Хови снял очки и положил их на кровать. – Я ведь так и не сказал тебе, почему я приехал сюда? Я думаю... думаю... что сейчас пора. Я приехал потому, что не знаю, кто я такой. Я хочу узнать, что случилось в Гроуве и что прогнало мою мать отсюда.
– Теперь ты будешь жалеть, что приехал.
– Нет. Если бы я не приехал, я бы не встретил тебя. Не по... по... не полюбил бы.
– Меня, твою, может быть, сестру?
– Нет. Я не верю в это.
– Я узнала тебя сразу, как только вошла. Ты тоже меня сразу узнал. Почему?
– Любовь с первого взгляда.
– Хорошо, если так.
– Я это чувствую. И ты тоже. Я люблю тебя, Джо-Бет.
– Нет. Ты же меня совсем не знаешь.
– Знаю! И мне наплевать на все сплетни. Мы ведь не знаем, правда это или нет, – у него даже исчезло заикание. – Может, они все врут?
– Может. Но почему все так сходится. Почему ни твоя мать, ни моя никогда не говорили нам про отцов?
– Вот это и надо выяснить.
– Откуда?
– От твоей мамы.
– Я пробовала.
– И что?
– Она велела мне не приближаться к тебе. Даже не думать...
Слезы ее высохли, пока она говорила обо всем. Теперь, при мыслях о маме, они потекли снова.
Глядя на нее, Хови вдруг пожелал снова стать «пустым дурилой», как называл его Лем. Примкнуть к блаженному стану детей, зверей и дурачков, обнимать и целовать ее и забыть, что она может оказаться его сестрой.
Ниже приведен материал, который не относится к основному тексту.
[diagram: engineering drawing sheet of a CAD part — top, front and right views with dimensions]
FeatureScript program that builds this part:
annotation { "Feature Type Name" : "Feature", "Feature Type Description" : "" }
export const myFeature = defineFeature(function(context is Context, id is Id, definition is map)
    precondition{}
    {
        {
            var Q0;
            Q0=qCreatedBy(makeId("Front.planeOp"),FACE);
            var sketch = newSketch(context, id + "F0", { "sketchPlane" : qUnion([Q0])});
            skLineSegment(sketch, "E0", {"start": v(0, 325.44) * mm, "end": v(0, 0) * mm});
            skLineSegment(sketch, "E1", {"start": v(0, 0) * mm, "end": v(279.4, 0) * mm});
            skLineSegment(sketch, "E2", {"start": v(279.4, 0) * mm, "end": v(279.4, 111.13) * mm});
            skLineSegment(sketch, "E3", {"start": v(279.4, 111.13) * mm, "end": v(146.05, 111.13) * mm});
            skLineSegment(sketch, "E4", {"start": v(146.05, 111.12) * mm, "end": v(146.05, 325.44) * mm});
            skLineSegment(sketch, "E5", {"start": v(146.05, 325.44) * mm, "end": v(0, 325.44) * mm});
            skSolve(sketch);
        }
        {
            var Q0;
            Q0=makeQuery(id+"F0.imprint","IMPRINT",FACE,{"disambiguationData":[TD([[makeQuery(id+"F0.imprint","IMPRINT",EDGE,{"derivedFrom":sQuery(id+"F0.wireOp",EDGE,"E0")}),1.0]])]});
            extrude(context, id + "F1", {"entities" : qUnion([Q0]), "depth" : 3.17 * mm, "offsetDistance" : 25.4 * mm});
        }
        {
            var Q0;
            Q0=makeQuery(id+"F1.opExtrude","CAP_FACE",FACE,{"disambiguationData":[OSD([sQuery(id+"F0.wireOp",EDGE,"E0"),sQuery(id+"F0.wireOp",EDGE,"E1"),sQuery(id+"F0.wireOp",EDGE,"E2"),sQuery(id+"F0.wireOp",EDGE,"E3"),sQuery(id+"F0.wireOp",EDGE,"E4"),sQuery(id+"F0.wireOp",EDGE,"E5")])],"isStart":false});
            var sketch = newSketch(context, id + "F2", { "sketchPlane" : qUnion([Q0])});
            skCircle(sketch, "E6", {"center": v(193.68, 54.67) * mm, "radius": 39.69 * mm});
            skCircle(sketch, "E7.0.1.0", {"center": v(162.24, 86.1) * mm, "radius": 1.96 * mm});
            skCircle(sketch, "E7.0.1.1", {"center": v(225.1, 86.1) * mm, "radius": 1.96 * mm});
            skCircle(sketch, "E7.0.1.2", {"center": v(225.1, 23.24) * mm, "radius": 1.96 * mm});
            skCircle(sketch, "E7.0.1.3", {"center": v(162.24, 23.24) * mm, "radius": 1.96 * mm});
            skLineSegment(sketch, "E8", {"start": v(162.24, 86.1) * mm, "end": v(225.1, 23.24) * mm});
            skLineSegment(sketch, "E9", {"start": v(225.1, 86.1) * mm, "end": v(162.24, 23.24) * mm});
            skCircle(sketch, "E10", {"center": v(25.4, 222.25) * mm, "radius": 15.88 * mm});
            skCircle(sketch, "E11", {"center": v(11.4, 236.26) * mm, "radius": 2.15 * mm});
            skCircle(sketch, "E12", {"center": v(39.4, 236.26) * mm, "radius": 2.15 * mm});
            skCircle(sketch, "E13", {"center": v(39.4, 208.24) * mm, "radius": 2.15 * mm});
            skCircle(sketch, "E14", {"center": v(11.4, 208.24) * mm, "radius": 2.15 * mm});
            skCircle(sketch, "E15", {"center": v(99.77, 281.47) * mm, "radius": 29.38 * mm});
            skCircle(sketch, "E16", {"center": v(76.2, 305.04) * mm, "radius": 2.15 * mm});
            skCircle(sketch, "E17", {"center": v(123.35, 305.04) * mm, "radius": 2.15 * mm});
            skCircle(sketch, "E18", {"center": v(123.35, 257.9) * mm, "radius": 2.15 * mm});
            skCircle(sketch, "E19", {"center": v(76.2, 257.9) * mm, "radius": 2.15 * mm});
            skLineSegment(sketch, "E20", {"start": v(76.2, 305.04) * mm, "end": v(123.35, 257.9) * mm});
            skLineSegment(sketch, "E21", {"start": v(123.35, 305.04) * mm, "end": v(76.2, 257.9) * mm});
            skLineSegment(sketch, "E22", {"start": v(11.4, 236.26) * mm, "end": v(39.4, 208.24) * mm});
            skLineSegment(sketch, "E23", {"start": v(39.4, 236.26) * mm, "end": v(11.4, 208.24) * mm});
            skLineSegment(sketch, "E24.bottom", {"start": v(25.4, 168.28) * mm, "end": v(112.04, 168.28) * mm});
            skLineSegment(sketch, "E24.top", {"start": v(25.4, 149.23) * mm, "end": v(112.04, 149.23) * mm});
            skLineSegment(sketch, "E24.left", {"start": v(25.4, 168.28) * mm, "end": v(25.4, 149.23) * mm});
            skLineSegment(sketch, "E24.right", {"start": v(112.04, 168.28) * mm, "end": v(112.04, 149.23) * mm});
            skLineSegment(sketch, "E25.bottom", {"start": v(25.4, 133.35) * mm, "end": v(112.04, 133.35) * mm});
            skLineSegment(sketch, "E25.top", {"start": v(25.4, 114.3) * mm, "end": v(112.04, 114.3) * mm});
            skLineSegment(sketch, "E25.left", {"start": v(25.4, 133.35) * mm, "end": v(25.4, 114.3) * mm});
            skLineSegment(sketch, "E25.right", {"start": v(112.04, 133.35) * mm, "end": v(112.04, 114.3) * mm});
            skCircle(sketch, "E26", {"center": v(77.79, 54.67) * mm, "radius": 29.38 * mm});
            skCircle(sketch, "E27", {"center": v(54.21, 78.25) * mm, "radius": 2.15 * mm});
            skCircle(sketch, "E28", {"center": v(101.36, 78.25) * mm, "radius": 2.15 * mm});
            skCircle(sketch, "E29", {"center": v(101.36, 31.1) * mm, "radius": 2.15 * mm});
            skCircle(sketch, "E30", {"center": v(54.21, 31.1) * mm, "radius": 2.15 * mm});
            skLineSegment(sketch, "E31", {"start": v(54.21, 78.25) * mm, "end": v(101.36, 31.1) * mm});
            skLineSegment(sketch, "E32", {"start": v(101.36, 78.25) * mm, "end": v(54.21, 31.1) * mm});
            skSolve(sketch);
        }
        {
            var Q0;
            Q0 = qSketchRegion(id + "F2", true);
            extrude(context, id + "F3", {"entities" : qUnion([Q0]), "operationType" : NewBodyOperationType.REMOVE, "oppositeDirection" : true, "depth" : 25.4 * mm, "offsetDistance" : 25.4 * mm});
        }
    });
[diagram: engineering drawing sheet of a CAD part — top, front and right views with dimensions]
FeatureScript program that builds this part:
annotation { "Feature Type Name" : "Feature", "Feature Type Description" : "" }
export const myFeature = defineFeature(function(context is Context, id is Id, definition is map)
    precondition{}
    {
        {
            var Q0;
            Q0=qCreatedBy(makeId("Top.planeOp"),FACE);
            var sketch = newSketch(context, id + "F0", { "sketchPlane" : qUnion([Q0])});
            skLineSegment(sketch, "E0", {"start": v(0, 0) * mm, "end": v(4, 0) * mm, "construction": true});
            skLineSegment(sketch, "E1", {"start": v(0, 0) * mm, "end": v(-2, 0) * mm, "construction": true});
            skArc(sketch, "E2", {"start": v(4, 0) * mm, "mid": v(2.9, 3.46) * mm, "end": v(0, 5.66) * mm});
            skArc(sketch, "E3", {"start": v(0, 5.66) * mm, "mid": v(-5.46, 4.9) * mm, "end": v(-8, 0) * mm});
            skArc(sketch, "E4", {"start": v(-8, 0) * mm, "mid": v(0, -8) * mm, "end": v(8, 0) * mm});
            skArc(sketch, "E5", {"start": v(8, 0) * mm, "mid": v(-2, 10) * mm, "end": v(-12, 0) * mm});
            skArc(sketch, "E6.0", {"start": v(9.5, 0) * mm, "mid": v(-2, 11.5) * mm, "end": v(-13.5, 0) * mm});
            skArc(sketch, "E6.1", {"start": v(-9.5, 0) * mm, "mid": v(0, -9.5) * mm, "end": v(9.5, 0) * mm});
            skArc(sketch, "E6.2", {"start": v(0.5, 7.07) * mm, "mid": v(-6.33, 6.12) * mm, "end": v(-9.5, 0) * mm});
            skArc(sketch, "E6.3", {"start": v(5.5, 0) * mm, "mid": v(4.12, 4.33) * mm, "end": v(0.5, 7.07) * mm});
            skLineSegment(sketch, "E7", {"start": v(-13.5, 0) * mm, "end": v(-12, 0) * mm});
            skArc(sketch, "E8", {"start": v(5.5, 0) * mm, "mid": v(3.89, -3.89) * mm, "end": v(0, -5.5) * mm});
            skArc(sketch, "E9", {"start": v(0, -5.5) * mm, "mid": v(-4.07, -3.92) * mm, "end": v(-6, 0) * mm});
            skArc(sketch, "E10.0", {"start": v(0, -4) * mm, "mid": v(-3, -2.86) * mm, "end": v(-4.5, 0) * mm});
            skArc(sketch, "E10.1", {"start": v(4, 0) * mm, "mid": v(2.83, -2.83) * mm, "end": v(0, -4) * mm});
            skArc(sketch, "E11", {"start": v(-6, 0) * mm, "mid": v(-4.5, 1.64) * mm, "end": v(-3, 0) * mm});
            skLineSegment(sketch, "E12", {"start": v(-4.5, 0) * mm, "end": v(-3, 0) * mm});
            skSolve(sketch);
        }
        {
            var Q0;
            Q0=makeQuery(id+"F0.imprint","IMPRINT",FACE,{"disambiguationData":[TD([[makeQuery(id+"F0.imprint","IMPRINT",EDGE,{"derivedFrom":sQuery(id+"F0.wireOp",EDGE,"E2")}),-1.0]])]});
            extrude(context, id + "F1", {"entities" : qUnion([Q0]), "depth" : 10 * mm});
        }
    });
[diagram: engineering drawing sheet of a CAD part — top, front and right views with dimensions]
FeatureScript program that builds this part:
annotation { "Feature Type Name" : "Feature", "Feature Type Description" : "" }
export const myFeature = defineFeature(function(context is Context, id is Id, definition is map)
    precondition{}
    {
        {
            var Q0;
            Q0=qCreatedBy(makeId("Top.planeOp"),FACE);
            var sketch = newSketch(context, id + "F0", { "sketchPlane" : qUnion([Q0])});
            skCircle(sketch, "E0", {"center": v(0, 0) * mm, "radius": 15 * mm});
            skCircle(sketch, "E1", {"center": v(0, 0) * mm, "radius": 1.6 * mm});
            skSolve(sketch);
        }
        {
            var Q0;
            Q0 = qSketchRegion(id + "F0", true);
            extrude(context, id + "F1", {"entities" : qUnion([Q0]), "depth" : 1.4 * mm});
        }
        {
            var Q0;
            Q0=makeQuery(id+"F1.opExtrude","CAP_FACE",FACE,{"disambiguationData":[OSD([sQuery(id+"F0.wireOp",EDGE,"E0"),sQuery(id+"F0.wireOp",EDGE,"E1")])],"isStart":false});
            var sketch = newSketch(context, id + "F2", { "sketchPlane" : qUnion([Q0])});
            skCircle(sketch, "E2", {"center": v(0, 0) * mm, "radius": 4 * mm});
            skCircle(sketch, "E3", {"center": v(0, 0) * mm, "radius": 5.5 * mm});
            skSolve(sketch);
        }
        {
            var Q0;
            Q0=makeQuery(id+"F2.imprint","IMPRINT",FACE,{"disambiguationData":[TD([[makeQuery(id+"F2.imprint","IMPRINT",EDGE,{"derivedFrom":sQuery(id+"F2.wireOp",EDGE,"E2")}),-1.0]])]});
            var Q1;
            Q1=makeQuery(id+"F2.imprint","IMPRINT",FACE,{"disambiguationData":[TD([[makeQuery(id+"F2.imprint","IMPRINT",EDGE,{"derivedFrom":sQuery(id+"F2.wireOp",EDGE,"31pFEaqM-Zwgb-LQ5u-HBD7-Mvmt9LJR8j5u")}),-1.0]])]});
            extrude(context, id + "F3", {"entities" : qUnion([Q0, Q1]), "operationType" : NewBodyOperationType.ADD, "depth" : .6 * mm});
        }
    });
– Мне придется идти, – сказала она, словно услышав его мысли. – Мама хочет, чтобы я позвала пастора.
– Чтобы он сказал молитву, и я растворился, так что ли.
– Я бы этого вовсе не хотела.
– Ну подожди, – стал он уговаривать. – Мы не будем говорить. Не будем ничего делать. Просто посидим.
– Так я устану.
– Поспим.
Он нагнулся и осторожно погладил ее лицо. – Эту ночь мы ведь не спали. Она, вздохнув, кивнула. – Может, все прояснится само собой.
– Хорошо бы.
Он отправился в ванную. Когда он вернулся, она уже сняла туфли и растянулась на постели.
– Для двоих места хватит? – спросил он.
Она утвердительно кивнула. Тогда он лег рядом, стараясь не думать о том, что они могли бы делать на этой кровати.
Она опять вздохнула.
– Все будет хорошо. Спи.
* * *
Когда Грилло вновь вошел в лес, большая часть публики, собравшейся на последнее шоу Бадди Вэнса, уже разошлась. Похоже они решили, что хуже ему уже не будет. Стражи порядка смогли, наконец, расслабиться. Грилло перелез через веревку, подошел к полисмену, который выглядел старшим, и представился.
– Мне особенно нечего сказать, – ответил он на вопросы Грилло. – Мы уже четырежды спускали туда скалолазов, но Бог знает, когда нам удастся его поднять. Хочкис говорит, что там внизу какие-то реки. Так что он, может быть, уже давно в океане.
– Вы будете работать и ночью?
– Похоже на то, – он поглядел на часы. – Светло будет еще часа четыре. Потом мы включим лампы.
– А раньше эти пещеры кто-нибудь изучал? Есть они на карте?
– Понятия не имею. Спросите лучше Хочкиса. Вон он, в черном.
Грилло повторил свои вопросы. Хочкис оказался высоким, мрачным мужчиной; похоже, что он потерял половину веса.
– Мне сказали, что вы специалист по пещерам, – польстил Грилло.
– По необходимости, – глаза Хочкиса без устали перебегали с Грилло на другие предметы. – То, что под нами... Люди об этом не думают.
– А вы?
– А я думаю.
– Вы изучали это специально?
– Как любитель.
– А сами вы там были?
Хочкис, нарушив свое правило, задержался взглядом на Грилло целых две секунды, прежде чем сказать:
– До сегодняшнего дня эти пещеры были запечатаны, мистер Грилло. Я сам запечатал их, много лет назад. Они были и остаются опасными для невинных.